Upon entering the New York Academy of Sciences (NYAS) foyer, guests are greeted by a huge bust of Darwin, along with wonderful preservations and replicas of samples of his early works adorning the walls. While Darwin revolutionized science with curiosity and the powers of observation, who knows what he could have accomplished with the informatics and computational resources that are available to scientists today?
It was fitting last Friday that the NYAS held their First International Workshop on Climate Informatics at their downtown offices on a beautiful day when everyone seemed to be dodging the city in advance of Hurricane Irene. Aside from being a wonderful venue to hold a workshop — I enjoyed reading the pages of Darwin’s “Descent of Man” writings on the wall — the discussions gave me much food for thought.
As with any small conference in a single-speaker setting, the majority of talks were good, covering the range of climate data and statistical methods and applications. And as is often the case, I was more impressed with the talks that addressed topics outside of my disciplines, particularly the machine learning discussion provided by Arindam Banerjee of the University of Minnesota.
But the highlight came during the breakout sessions, which provided in-depth discussions surrounding the challenges and opportunities in applying new methods to climate data management and analysis. Topics ranged from multiple-petabyte data management issues faced by paleoclimatologists to management and manipulation of large datasets associated with global climate modeling and Earth Observation (EO) technologies.
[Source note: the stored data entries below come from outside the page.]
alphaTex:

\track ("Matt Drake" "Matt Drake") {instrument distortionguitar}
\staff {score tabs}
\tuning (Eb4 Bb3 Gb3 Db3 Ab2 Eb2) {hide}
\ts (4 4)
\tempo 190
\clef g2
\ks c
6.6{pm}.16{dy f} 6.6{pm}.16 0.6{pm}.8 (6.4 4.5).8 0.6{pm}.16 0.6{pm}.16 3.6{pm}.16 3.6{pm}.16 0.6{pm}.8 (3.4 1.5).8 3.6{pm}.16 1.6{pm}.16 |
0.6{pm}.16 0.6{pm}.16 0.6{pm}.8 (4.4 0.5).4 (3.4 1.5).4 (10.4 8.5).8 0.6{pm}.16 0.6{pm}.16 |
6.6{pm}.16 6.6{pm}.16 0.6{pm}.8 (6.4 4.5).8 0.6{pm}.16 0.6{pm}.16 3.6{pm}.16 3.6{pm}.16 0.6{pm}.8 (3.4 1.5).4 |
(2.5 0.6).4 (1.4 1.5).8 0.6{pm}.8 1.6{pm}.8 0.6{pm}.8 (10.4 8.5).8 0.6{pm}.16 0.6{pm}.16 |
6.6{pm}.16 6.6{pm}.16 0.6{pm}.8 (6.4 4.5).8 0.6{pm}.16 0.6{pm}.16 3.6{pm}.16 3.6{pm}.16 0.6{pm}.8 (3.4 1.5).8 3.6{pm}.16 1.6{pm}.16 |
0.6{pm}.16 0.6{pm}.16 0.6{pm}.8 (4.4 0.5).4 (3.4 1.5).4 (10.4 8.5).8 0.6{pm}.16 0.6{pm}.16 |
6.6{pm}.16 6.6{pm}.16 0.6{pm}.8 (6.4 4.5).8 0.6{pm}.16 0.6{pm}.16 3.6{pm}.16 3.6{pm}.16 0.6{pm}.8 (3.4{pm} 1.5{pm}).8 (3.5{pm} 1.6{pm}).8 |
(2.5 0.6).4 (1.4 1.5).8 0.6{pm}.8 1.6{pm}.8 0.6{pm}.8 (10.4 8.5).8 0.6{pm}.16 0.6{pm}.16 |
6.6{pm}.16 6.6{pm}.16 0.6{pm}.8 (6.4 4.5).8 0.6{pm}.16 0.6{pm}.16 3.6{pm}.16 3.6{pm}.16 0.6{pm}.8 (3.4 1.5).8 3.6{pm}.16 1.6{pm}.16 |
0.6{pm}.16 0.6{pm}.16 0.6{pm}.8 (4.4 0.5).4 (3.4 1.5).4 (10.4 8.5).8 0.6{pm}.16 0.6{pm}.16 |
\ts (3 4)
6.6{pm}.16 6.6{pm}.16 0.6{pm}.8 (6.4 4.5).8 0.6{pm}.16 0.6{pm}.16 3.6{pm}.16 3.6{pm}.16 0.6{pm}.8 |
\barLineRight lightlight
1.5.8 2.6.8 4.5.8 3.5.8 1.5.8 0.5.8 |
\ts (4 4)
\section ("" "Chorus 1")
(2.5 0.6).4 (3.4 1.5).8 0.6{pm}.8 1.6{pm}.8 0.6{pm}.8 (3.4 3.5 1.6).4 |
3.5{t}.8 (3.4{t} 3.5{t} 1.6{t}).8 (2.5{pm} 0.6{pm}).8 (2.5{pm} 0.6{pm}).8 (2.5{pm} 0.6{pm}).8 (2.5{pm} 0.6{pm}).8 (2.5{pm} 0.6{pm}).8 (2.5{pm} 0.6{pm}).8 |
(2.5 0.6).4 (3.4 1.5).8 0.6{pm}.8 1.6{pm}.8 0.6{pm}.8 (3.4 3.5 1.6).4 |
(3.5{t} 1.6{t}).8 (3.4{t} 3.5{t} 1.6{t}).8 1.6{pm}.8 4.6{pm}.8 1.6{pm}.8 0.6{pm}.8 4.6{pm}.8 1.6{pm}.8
Overall, the workshop showed that we’re seeing the early confluence of two communities: climate scientists looking for new tools and techniques are on one side, data scientists and statisticians looking for new problems to tackle are on the other.
Data poor to data rich
One of the event’s more interesting side notes came from a breakout session where we explored the transition from being a data-poor field to a data-rich field. As an applied scientist, I certainly would say that climate researchers have been blessed with more data, both spatially and temporally. While the days of stitching various datasets together to test an idea may be behind us, the main issues tend to come down to scale. Is global coverage at 4KM resolution good enough for satellite observations? Can we build a robust model with data at this scale? Do interpolation methods for precipitation and temperature work across various physiographic environments?
While more data helps alleviate some of the scientific challenges we have faced in the past, it also raises more questions. Further, each year of global observations builds the database of reanalysis data — as an example, look at the reanalysis data that’s part of the MERRA maintained at NASA’s Goddard Space Flight Center.
That said, I’ll default to the position that too much data is a good problem to have.
Path forward for the data community
The timing of this event was also useful for another reason. The upcoming Strata Summit in New York will bring together data scientists and others in the data domain to address the challenges and strategies this growing community faces. I’ll be giving a talk on new ways to collect, generate and apply atmospheric and oceanic data in a decision-making context under the rubric of atmospheric analytics. In addition to the talk, I’m eager to learn how I can better utilize the data I’m working with as well as bring back some new tools to share with my colleagues in other fields who may face similar big data challenges.